Zum Hauptinhalt springen

"Jetzt aber komme ich zu Dir – damit Du meine Freude in Fülle hast"

Eine Betrachtung von Pfr. Stephan Sproll.

Meine Lieben, das was Jesus mit diesen Worten am Ende Seines Lebens zu Seinen Jüngern sagte, spricht Er jetzt ebenfalls zu uns in diese adventliche Zeit hinein. „Jetzt aber komme ich zu Dir. Doch dies rede ich noch in der Welt, damit sie meine Freude in Fülle in sich haben.“ (Joh 17,13)

Jesus sagte nicht, dass Er allgemein zu uns oder zu den Menschen komme, sondern Er betont ausdrücklich: „Ich komme zu Dir! Ich bin dein persönlicher Herr. Ich möchte dir nahe sein.“ Im nächsten Satz erklärt Er dann, was Er tut: „Dies rede ich noch in der Welt.“ Jesus verdeutlicht Seinen Jüngern, dass Er für sie in die Welt gekommen ist, um mit ihnen zu reden. „Was sagt Er denn?“, so könnten wir uns fragen. Das, was Jesus uns mitteilen möchte, ist das Wort des himmlischen Vaters. Wenn wir dieses Wort der Liebe und der Barmherzigkeit des Vaters hören, dann haben wir die Freude in Fülle in uns.

Wir haben eine Sehnsucht, dass Gott uns nahe ist
Am Weihnachtsmorgen hören wir in der Hl. Messe immer das Evangelium aus dem Johannes-Prolog. Dort heißt es unter anderem: „... und das Wort ist Fleisch geworden und hat unter uns gewohnt.“ (Joh 1,14) Wenn wir jene Stelle konkreter übersetzen wollen, so heißt es eigentlich: „und das Wort hat unter uns gezeltet.“ Wie die Bundeslade mit dem Volk Israel von einem Ort zum anderen mitzog, ebenso geht dieses Wort Gottes, der fleischgewordene Logos, auch mit uns von einem Ort zum nächsten, von einer Lebenssituation zur anderen. Was bedeutet dies für uns, die wir uns so erwartungsvoll auf das Geburtsfest Jesu Christi vorbereiten?
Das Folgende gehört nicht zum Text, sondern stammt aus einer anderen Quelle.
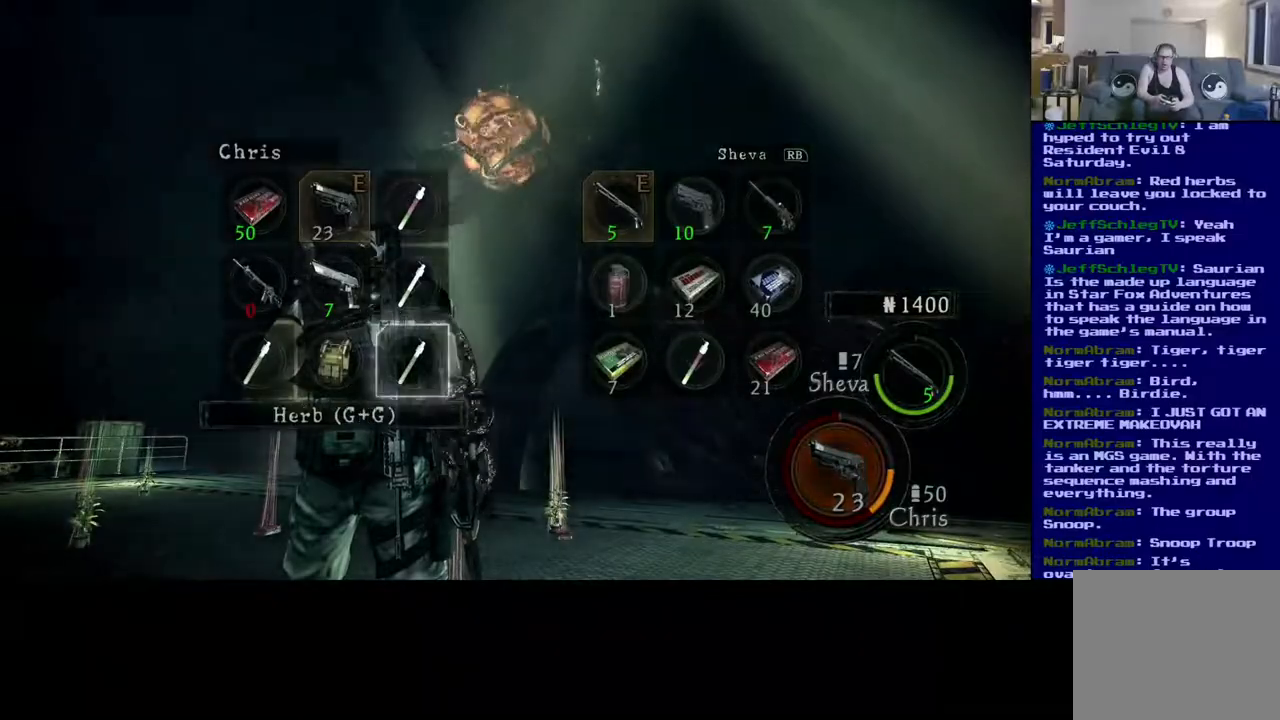
{"buttons": [], "left_stick": "left", "right_stick": "center", "events": [[83, "left_stick", "center"], [183, "left_stick", "left"], [367, "left_stick", "center"], [417, "left_stick", "left"]]}
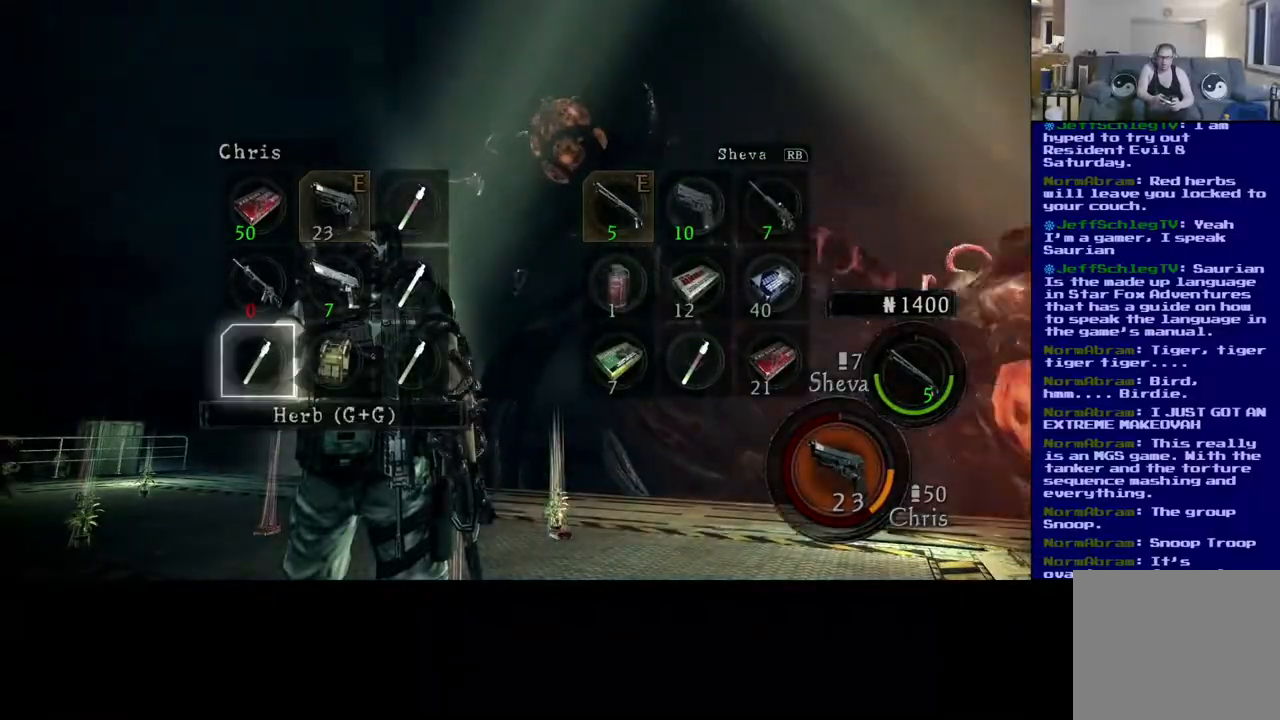
{"buttons": [], "left_stick": "center", "right_stick": "center", "events": [[100, "left_stick", "center"], [200, "left_stick", "up"], [367, "left_stick", "center"]]}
Wir Menschen, ob wir es wissen oder nicht, haben alle eine Hoffnung, eine Sehnsucht, einen Wunsch in unserem Herzen, dass Gott uns nahe ist. Dies ist ebenfalls auch die tiefste Sehnsucht Gottes selbst, Sein Wunsch ist es, bei den Menschen zu sein. Gott, der Vater, setzte dazu alle Hebel in Bewegung, damit die Menschen, durch die Sünde von Seiner Liebe getrennt, wieder Seine Barmherzigkeit erfahren dürfen. Gott wollte uns in eine ganz neue Kindschaft hineinführen. Wie kann uns aber diese Liebe des Vaters schon in diesem Leben nahe sein? Dazu kann uns das Geheimnis von Weihnachten helfen? Bleiben wir einfach ein wenig beim Bild der Krippe stehen.
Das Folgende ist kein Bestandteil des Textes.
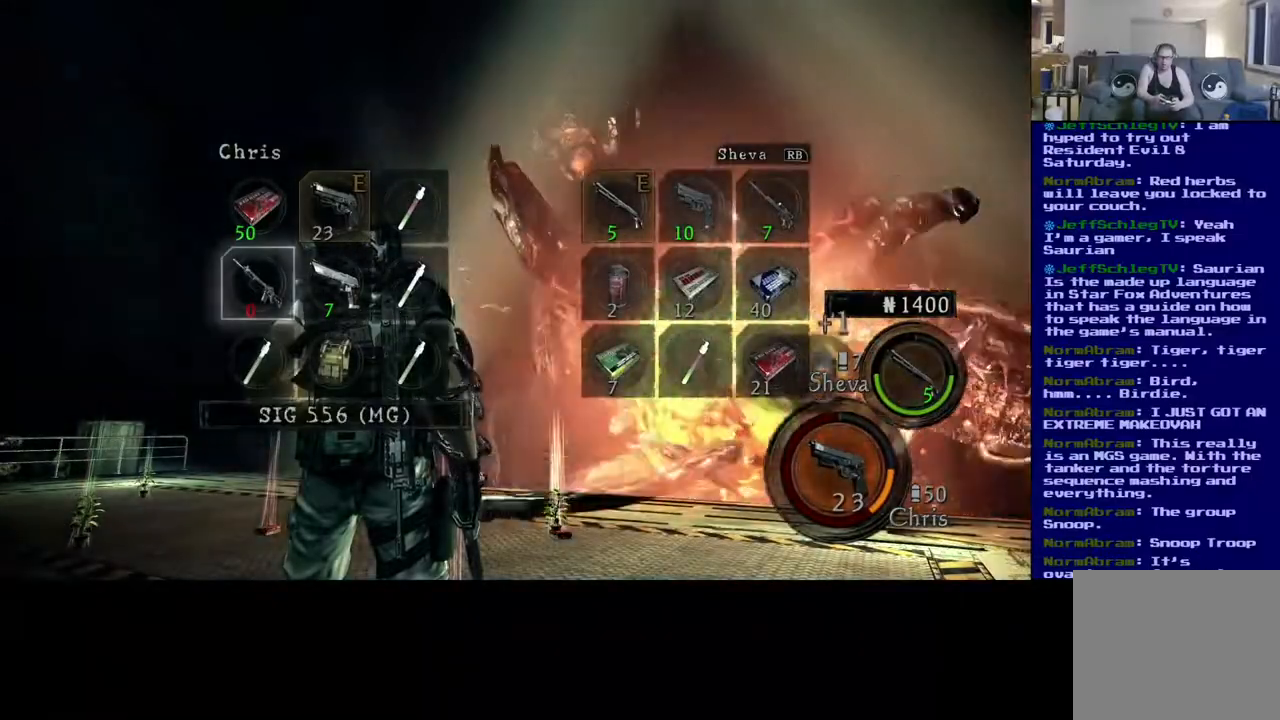
{"buttons": [], "left_stick": "center", "right_stick": "center", "events": []}
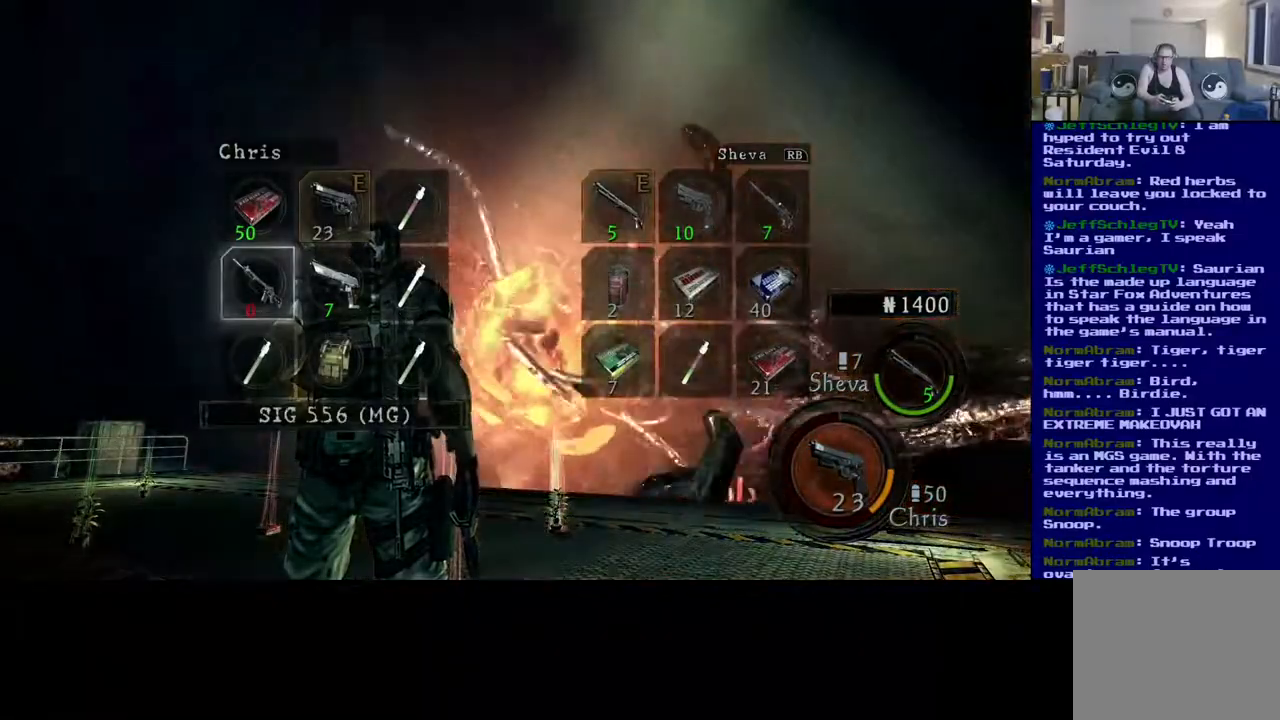
{"buttons": [], "left_stick": "left", "right_stick": "center", "events": [[83, "B", "down"], [233, "B", "up"], [433, "left_stick", "left"]]}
1. Gott möchte mir im Äußeren nahe sein.
Die erste Krippendarstellung geht auf den hl. Franziskus zurück. In Grecio hat Franziskus die Geburt Jesu so getreu wie möglich darzustellen versucht. In die selbstgebaute Holzkrippe legte der hl. Franz ein lebendiges Baby. Ihm selbst und auch uns hilft es, das Geheimnis von Weihnachten zu erfahren bzw. zu erahnen. Franziskus nahm dieses Kind auf den Arm und liebkoste es. Durch diese lebendige äußere Darstellung der Geburt Jesu in Bethlehem wurde alles lebendig und auf gleiche Weise möchte Jesus für uns durch diese äußeren Zeichen von Weihnachten lebendig werden und uns nahe kommen. Ich selbst kann mich noch gut an meine Kindheit erinnern, dass es immer etwas Besonderes gewesen ist, als die Krippenfi guren aufgestellt wurden und am Heiligen Abend dann das Jesuskind in die Krippe gelegt wurde. Diese äußere Darstellung von Weihnachten und das ganze Geschehen verdeutlichen uns, dass wir vor Jesus keine Angst zu brauchen haben, und das Jesuskind auch immer wieder aus der Krippe nehmen dürfen, um es in unsere Arme zu legen. Gehen wir mit jenen einfachen Herzen, wie es die Hirten hatten, an unsere Krippe zu Hause, knien wir nieder und beten wir Jesus an. Schenken wir Jesus zu Seinem Geburtstag was wir haben und Er wird unsere Herzen berühren. Wenn wir uns auf Weihnachten vorbereiten, so ist es auch wichtig, dass wir eine Wachsamkeit und die Erwartung über das Kommen des Friedensfürsten in uns tragen. Lassen wir uns von den äußeren Zeichen führen, so wie es die drei Weisen aus dem Morgenland getan haben. Folgen wir selbst jenem Stern, der über der Krippe von Bethlehem stehen bleibt, aber ebenfalls über unserem eigenen Haus stehen bleiben möchte. Manchmal wird das Kommen Jesu in unserem Leben durch eine lange Nacht vorbereitet, bis es schließlich zum Offenbarwerden des Morgensterns kommt.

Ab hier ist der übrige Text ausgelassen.